# Books



## NZCowboy (May 11, 2009)

Just reading another thread that, was transgressing ... and I thought I would start a thread a books, relating to Cairo - Egypt - Middle East etc alot of books can give you an insight into the local culture and history.
To start the ball rolling...

As mention by MaidenScotland
*Taxi - Khaled Al Khamissi*
Taxi brings together 58 fictional dialogues with Cairo cabbies recreated from the authors own experience of transversing the city. It takes the reader on a roller - coaster of emotions as bumpty and noisy as the citys potholed and chaotic streets.
_"Taxi's brilliance is that it captures the point at which cabs cease to be just a means of transportation and instead become a space for debate and exchange"_ - Foreign Policy 

A great insight in petty and daily frustrations of Cairo


----------



## Beatle (Aug 14, 2009)

NZCowboy said:


> Just reading another thread that, was transgressing ... and I thought I would start a thread a books, relating to Cairo - Egypt - Middle East etc alot of books can give you an insight into the local culture and history.
> To start the ball rolling...
> 
> As mention by MaidenScotland
> ...

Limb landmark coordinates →
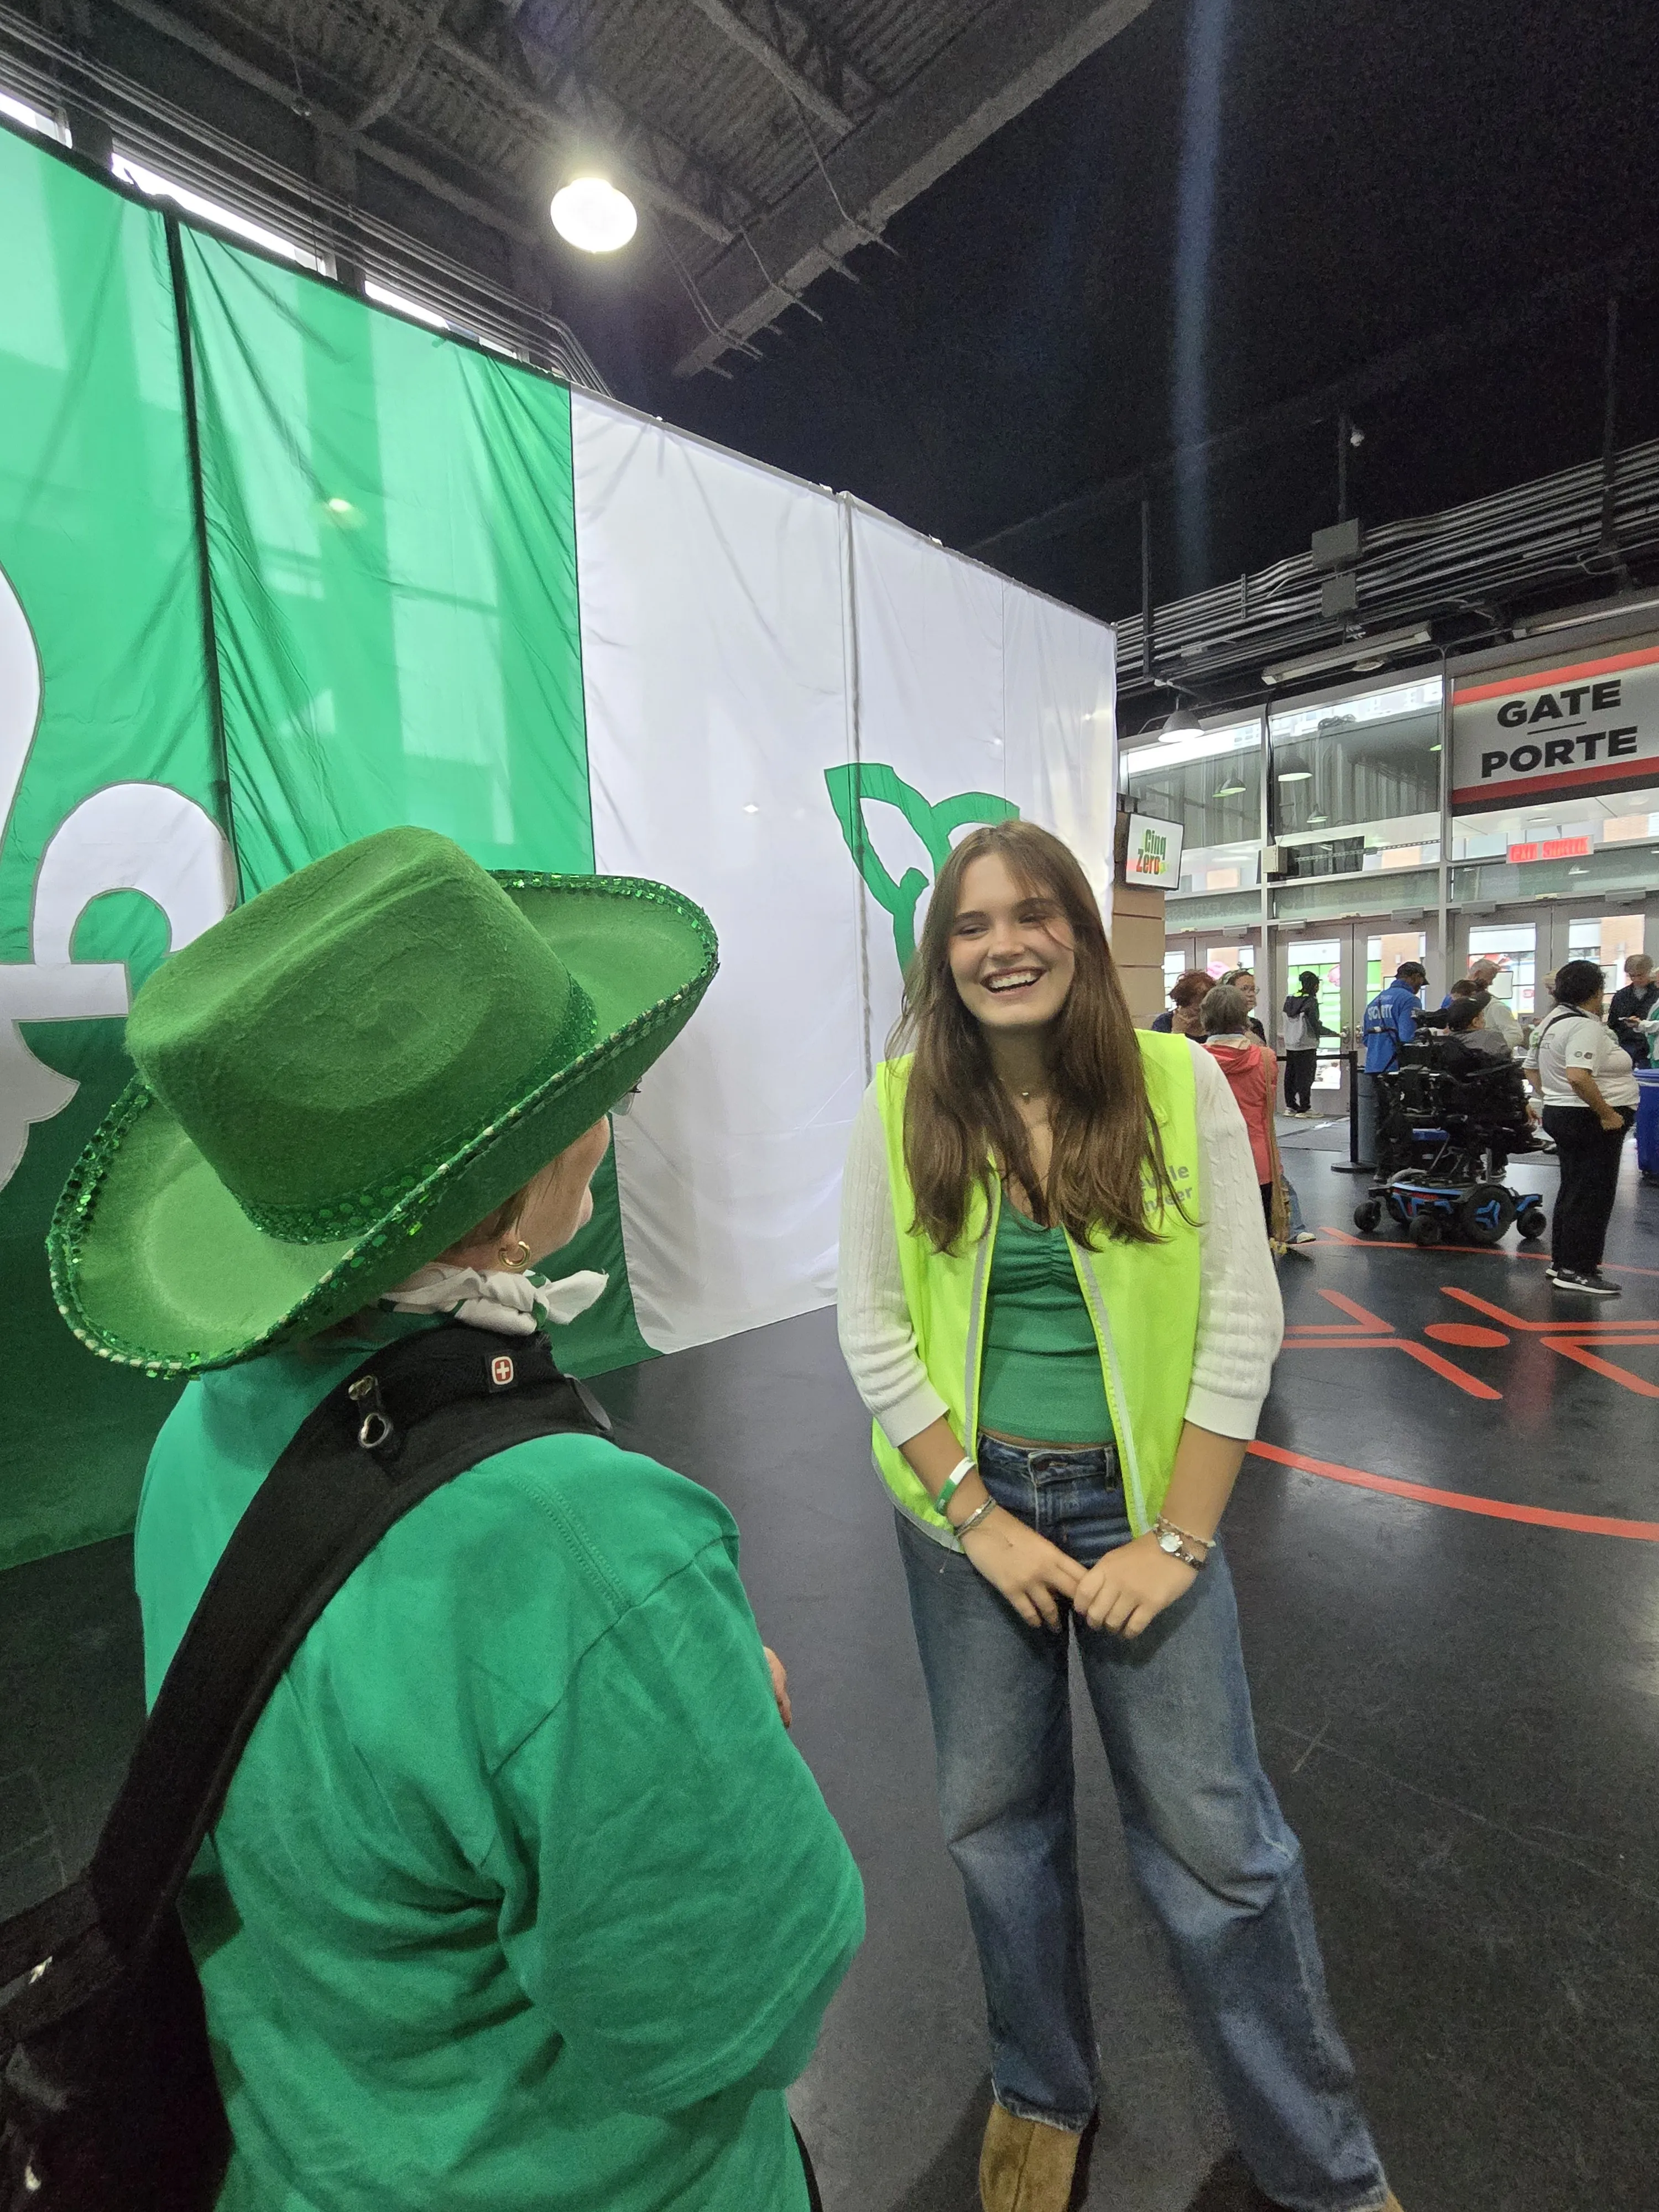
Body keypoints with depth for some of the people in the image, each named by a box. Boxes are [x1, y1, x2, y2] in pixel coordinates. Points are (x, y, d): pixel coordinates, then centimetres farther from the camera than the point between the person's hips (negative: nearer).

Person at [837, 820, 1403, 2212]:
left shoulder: (1179, 1081, -9)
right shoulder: (902, 1106, -7)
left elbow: (1242, 1321, -8)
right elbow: (873, 1327, -5)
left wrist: (1177, 1537, -10)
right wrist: (978, 1517, -9)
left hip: (1142, 1501, -1)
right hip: (966, 1504, 2)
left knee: (1215, 1841, 11)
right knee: (999, 1821, 18)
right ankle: (1044, 2098, 48)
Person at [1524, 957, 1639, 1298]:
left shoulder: (1551, 1022, 12)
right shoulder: (1585, 1026, -18)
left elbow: (1532, 1070, 19)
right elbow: (1578, 1077, -30)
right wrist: (1607, 1113, -23)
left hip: (1559, 1114, 10)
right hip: (1591, 1122, -10)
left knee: (1573, 1191, 16)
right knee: (1592, 1196, -4)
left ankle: (1562, 1262, 23)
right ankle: (1577, 1271, 1)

List of tasks →
[1] Could you retype the passage of the forum thread about books on Cairo that starts at the words "## NZCowboy (May" and stops after "and chaotic streets."?
[2] Can you extend the forum thread about books on Cairo past the point where it stops?

Responses in order →
[1]
## NZCowboy (May 11, 2009)

Just reading another thread that, was transgressing ... and I thought I would start a thread a books, relating to Cairo - Egypt - Middle East etc alot of books can give you an insight into the local culture and history.
To start the ball rolling...

As mention by MaidenScotland
*Taxi - Khaled Al Khamissi*
Taxi brings together 58 fictional dialogues with Cairo cabbies recreated from the authors own experience of transversing the city. It takes the reader on a roller - coaster of emotions as bumpty and noisy as the citys potholed and chaotic streets.

[2]
Good idea NZ

As I said, I enjoyed Khul-Khaal, Five Egyptian Women Tell Their Stories - Nayra Atiya which was a fascinating insight into the lives of working class Egyptian women.

The Yacoubian Building by Alaa Al-Aswany is also a good read. It's a novel set in downtown Cairo and is a contraversial portrayal of Egyptian society. It has been translated into English but I believe it was the best selling Arabic novel in 2002 and 2003 and has subsequently been made into a film.


----------



## NZCowboy (May 11, 2009)

Another good read of late

*The Cairo House - Samia Serageldin*
_"The post war history of Egypt is skillfully woven into this evocative first novel's portrayal of a wealthy Cairo's family's susceptibility to the winds of political change... Serageldin's richly observed study of a familyand culture in transition and crisis suceeds both as a Proustian reminisence and a telling exploration of the ambiguities of status, loyalty and belonging."_ - Kirkus Reviews

_"Beautifully written, haunting and evocative ..... A bittersweet reflection on the abilityto feel comfortable in many cultures but at home in none. Serageldin's command of the cultural and linguistic layers of her narrative is masterful."_ - Topical Tip World

A women of many skins returns to modern Cairo to peel back layers to understand who she is, an insight into post war Cairo and Anwar Sadat's Egypt of her youth.


----------



## Beatle (Aug 14, 2009)

I am working up to tackling the Cairo Trilogy - has anyone tried it?


----------



## AngieH (Feb 7, 2010)

Where is a good bookstore to find these titles?? Preferably near Al Rehab or Heliopolis if anyone knows of anywhere. Thanks.


----------



## Beatle (Aug 14, 2009)

I go to Diwan- they have a branch in heliopolis: Visit us | Diwan Bookstore

There are also some bookstores in Citystars.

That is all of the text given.